*WORK ITEM*:
Reproduce, exactly and in full, only the lines below from the one containing "Nocturnes Op15 - 1" through the one containing "Elles ont été largement entendues".
*** DATA LISTING ***
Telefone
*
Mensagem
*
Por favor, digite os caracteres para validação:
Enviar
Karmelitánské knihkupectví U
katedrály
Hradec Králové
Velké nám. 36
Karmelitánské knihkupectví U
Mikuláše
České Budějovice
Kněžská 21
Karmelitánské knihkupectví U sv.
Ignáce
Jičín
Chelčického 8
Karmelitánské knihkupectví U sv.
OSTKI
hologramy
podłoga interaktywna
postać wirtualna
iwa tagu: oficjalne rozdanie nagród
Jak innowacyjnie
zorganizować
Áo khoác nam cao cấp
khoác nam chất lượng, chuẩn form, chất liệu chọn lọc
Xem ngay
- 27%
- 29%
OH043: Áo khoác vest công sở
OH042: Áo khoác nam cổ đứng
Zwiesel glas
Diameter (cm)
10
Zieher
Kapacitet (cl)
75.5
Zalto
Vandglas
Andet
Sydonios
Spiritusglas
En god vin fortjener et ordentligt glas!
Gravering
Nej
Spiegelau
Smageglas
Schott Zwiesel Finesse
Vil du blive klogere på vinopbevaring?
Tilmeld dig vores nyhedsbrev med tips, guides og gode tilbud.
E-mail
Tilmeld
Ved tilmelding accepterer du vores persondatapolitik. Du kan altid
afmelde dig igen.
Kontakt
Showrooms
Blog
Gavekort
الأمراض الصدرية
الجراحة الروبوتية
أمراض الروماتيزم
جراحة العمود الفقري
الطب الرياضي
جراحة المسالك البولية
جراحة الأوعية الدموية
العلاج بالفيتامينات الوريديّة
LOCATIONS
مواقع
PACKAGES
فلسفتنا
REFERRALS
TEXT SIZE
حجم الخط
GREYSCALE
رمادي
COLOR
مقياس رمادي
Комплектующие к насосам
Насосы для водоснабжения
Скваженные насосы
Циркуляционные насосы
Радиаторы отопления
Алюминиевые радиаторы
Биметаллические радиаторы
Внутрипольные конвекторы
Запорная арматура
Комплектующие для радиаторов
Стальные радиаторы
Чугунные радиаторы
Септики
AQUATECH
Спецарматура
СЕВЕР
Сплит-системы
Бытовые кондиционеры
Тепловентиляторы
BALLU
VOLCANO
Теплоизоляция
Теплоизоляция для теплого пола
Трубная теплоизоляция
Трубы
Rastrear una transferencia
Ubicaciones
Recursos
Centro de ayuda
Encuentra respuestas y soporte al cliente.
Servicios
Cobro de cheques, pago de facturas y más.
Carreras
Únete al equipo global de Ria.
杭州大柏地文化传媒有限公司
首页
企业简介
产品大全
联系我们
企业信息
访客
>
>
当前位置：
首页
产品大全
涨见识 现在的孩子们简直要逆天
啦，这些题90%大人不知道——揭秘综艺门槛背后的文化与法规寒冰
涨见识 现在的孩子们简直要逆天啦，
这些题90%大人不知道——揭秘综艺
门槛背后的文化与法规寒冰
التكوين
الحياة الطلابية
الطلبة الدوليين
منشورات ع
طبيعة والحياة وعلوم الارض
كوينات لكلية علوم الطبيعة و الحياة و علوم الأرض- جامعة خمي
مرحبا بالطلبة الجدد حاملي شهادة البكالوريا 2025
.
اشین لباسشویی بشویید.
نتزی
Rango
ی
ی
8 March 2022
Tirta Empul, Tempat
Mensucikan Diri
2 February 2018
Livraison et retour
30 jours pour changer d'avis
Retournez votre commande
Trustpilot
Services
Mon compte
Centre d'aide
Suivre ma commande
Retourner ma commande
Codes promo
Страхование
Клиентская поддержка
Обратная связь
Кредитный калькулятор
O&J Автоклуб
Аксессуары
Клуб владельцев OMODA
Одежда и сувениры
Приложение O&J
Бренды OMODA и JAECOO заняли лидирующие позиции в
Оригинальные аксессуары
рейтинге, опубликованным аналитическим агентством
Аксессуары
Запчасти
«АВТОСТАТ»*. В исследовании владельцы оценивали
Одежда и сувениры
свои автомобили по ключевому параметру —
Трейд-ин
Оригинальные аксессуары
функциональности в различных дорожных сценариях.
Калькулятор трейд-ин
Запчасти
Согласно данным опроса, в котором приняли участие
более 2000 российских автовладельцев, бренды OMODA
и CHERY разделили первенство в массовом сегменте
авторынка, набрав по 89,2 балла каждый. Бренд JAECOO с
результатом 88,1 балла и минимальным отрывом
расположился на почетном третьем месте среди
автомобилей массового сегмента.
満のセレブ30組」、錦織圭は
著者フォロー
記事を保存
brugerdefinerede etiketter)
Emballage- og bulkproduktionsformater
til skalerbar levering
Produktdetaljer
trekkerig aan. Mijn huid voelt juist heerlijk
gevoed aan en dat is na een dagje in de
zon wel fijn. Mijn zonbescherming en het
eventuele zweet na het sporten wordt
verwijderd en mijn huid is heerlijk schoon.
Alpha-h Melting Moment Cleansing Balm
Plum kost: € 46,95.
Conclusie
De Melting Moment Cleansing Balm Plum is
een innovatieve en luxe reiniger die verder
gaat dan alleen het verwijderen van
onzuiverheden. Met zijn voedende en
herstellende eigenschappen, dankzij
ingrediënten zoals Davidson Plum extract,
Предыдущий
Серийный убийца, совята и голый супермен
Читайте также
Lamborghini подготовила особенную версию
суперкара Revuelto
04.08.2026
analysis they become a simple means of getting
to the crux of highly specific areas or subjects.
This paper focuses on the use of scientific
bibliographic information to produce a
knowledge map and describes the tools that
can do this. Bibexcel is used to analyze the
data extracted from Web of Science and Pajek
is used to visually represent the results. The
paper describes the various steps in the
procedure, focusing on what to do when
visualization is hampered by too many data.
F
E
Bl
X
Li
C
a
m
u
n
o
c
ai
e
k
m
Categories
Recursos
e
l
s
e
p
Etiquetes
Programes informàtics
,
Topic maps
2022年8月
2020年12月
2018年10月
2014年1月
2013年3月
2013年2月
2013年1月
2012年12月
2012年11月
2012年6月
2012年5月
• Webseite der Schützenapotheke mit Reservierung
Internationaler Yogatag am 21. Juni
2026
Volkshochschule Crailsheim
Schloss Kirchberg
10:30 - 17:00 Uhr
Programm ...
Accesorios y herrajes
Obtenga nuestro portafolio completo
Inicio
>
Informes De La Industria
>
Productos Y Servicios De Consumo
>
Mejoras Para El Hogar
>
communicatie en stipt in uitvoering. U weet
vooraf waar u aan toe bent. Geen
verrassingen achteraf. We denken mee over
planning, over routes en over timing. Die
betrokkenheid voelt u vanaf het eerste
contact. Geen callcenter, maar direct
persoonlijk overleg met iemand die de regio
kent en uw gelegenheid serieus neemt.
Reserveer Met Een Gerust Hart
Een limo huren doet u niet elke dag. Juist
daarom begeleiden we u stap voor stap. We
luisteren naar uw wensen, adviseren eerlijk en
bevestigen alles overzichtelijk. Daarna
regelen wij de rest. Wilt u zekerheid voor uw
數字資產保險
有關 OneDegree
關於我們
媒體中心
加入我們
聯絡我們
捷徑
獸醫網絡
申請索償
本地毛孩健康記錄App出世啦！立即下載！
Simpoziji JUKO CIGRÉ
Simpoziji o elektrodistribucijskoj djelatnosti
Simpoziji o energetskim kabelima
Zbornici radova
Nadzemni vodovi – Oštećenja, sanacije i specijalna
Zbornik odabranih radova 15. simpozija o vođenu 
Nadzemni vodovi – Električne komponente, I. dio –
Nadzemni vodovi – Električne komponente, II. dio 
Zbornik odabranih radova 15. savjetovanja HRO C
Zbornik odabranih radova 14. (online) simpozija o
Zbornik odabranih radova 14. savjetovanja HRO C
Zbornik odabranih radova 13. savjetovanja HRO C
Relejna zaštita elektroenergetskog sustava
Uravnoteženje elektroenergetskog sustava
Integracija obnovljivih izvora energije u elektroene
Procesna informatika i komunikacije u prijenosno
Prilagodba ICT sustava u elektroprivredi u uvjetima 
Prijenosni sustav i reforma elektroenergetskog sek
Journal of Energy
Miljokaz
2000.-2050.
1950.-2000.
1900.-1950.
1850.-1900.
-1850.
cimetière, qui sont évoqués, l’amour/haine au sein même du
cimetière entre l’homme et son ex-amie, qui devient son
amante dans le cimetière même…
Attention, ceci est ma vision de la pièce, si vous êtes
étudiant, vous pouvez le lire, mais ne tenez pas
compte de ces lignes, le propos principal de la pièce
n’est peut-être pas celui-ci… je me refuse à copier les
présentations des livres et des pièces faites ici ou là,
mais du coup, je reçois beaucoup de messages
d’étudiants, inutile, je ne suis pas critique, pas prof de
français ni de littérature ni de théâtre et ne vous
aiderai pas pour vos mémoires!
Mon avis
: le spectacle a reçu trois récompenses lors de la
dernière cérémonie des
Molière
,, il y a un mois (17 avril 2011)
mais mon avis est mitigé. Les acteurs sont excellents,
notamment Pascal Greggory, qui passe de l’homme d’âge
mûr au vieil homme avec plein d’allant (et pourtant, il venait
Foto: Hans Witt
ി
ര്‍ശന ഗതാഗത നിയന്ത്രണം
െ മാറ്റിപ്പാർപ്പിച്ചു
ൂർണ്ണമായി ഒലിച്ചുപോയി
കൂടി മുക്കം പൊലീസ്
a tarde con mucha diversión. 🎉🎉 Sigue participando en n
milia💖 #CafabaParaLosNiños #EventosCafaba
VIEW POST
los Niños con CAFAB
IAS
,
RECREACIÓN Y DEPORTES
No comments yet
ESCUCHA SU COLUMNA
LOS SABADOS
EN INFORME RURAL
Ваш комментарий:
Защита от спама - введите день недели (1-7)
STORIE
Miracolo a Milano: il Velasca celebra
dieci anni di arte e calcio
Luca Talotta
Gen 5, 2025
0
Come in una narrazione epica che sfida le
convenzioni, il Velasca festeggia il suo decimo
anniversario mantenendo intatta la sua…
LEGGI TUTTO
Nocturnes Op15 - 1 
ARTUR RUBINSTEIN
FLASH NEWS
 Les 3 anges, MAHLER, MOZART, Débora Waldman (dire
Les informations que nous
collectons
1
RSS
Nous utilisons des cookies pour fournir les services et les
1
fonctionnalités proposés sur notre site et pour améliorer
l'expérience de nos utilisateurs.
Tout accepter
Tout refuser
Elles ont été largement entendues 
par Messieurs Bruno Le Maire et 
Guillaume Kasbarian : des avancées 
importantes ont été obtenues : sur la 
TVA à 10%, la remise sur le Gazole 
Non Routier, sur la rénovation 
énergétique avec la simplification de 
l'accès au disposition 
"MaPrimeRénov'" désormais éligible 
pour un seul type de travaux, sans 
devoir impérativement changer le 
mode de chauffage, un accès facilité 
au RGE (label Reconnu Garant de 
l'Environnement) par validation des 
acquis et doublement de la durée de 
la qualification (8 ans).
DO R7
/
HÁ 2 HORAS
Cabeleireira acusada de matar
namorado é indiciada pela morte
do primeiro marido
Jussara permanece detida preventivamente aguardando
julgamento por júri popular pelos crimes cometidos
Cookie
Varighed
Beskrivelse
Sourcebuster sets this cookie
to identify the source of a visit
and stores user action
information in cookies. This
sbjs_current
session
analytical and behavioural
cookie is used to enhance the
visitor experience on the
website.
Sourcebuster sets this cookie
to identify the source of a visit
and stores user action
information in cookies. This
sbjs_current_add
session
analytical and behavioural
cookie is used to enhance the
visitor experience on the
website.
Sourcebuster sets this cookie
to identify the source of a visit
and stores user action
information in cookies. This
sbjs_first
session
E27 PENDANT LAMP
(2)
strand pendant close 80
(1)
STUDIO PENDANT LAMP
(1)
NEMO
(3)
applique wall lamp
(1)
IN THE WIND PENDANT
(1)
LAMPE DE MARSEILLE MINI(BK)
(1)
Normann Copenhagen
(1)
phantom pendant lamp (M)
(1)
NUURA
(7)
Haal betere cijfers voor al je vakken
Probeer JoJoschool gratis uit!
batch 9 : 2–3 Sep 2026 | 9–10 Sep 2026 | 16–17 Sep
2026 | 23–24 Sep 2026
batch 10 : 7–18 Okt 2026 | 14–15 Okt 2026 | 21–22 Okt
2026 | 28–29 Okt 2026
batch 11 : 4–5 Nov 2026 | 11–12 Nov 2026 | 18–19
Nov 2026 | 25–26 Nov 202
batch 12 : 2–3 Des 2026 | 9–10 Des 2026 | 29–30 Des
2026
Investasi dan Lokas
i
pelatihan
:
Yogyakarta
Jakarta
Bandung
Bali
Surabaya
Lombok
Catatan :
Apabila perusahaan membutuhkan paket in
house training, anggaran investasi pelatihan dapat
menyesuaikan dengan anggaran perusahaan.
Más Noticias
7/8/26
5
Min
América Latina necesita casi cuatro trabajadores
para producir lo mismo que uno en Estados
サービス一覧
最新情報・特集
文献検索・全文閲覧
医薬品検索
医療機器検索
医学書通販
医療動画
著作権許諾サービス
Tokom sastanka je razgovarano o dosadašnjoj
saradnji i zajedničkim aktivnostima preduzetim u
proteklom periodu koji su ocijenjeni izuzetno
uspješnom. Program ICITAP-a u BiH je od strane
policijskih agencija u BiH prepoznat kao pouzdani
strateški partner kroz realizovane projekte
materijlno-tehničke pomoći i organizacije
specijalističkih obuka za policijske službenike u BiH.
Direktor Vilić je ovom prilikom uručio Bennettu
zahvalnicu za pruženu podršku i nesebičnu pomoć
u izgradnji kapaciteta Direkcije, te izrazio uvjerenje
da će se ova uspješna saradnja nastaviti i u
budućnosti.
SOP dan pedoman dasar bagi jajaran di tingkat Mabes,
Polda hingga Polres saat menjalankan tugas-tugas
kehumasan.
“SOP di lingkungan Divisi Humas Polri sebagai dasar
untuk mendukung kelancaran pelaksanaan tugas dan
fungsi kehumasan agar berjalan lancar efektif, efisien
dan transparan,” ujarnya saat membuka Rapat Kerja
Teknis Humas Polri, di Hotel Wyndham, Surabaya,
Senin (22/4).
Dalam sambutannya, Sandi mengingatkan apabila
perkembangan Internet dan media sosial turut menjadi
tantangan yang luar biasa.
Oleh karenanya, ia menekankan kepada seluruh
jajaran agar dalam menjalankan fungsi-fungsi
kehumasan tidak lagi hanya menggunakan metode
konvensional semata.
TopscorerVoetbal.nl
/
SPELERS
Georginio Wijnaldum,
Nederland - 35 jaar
***
*WRITTEN ANSWER*:
Nocturnes Op15 - 1 
ARTUR RUBINSTEIN
FLASH NEWS
 Les 3 anges, MAHLER, MOZART, Débora Waldman (dire
Les informations que nous
collectons
1
RSS
Nous utilisons des cookies pour fournir les services et les
1
fonctionnalités proposés sur notre site et pour améliorer
l'expérience de nos utilisateurs.
Tout accepter
Tout refuser
Elles ont été largement entendues 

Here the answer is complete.